I’ve written about Malcolm Gladwell and his 10,000 hour rule. It’s about putting the time in and recognizing there’s a commitment to the long haul.
Unfortunately, much of our culture runs contrary to that. We want fast. We demand convenience. We’re impatient when we don’t win $1,000,000.00 in the lottery.
Recently, my wife and I made a change in how we’ve been eating. Gone are the packages of processed garbage that once choked our pantry. Instead, we’re eating “clean,” making meals comprised of locally-grown food (when available). Meals and eating not centered on ease and convenience takes time. That means chopping vegetables, cutting up fruit to have it available in the refrigerator, and planning meals that include healthy proteins that nourish our bodies and contribute to being healthy. Healthy eating requires time, not drive-thru windows or microwaves. The investment of this time has even offered up short-term results, but we know there are benefits coming in the future, too.
When I look around me and consider that easy trumps commitment more often not, is it any wonder we are up against some of our current challenges and problems?
It’s all worth it.
You’ve begun a process that, should you go with it, will result in your growing more and more of your own food, buying very locally from people you know and trust what you can’t grow, learning to pickle, can, preserve and ferment (and with Mary’s culinary chops, that should be most interesting), and becoming healthier every day in deeper ways than you ever really understand.
It’s an eye-opening day when you realize that your parents in the heart of the Great Depression ate so much better food than you ever ate in all our abundance.
I have been sick the last several days and have had to lay low and boy is that ever hard. I keep thinking I can mop the floor in the kitchen, reorganize some of my winter clothes and a whole lot of other things that are whizzing thru my mind….now I have to think about why?

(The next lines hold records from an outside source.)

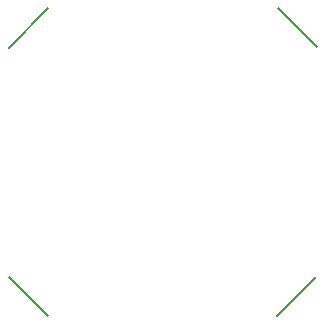
<source format=gbr>
%TF.GenerationSoftware,KiCad,Pcbnew,8.0.6*%
%TF.CreationDate,2024-10-25T13:16:03-07:00*%
%TF.ProjectId,Thermistor Ring,54686572-6d69-4737-946f-722052696e67,rev?*%
%TF.SameCoordinates,Original*%
%TF.FileFunction,Other,User*%
%FSLAX46Y46*%
G04 Gerber Fmt 4.6, Leading zero omitted, Abs format (unit mm)*
G04 Created by KiCad (PCBNEW 8.0.6) date 2024-10-25 13:16:03*
%MOMM*%
%LPD*%
G01*
G04 APERTURE LIST*
%ADD10C,0.150000*%
G04 APERTURE END LIST*
D10*
X86718462Y-66677663D02*
X83430416Y-69965702D01*
X83465760Y-43908830D02*
X86771485Y-47214555D01*
X64020324Y-43908832D02*
X60679242Y-47249911D01*
X60696911Y-66677677D02*
X64020330Y-70001074D01*
M02*

</source>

I enjoyed this thoughtful post. Yes, things often take longer than we realize. When they are just “ideas” they seem simple and easy enough to implement in a few minutes, like a keystroke or a “like’ on Facebook. But once we’re actually doing the work, thinking things through…well, quick fixes avail us nothing. I often look at a can of peas in the supermarket and think about my own annual pea harvest. I can’t buy peas in the can or frozen anymore because how they are produced in such great quantity for supermarket consumption in comparison to the organic process boggles my mind. Surely, some petroleum must be applied to either the soil, the migrant workers, or the machines to make such a bloated statement about the poverty of our abundance.
Every time I hear the lyrics of “Age of Aquarius” (by the 5th DIMENSION!) I laugh to myself, thinking about our age of progress.
“Harmony and understanding, sympathy and trust abounding, no more falsehoods or derisions, golden living dreams of visions, and the mind’s true liberation.”
Ha ha ha…Aquarius indeed. Hey, weren’t you born under the moon in the seventh house and Jupiter aligned with Mars? 🙂
@JAB Yes, the JBE was born under the sign of Aquarius, “under the moon in the seventh house and Jupiter aligned with Mars.”
There are certainly times when getting something out there, quickly, is the order of the day. I think, however, simply doing and being busy has become enshrined, given a status it doesn’t deserve.
@Sally Hope you are feeling better. Most of what we think is urgent can wait ’til tomorrow, or even the day after.
@LP Our recent push towards paleo food choices has been an eye-opener. Not only is it a “cleaner” way of eating, it also offers a window into why Mary and I made some of the wrong food choices, in the past. Local foods, whether grown here on the compound, or purchased from farmers within 30 miles has been a value we’ve embraced, we were consuming way too much processed junk. Now that we’ve stepped away from it, there’s no reason to return.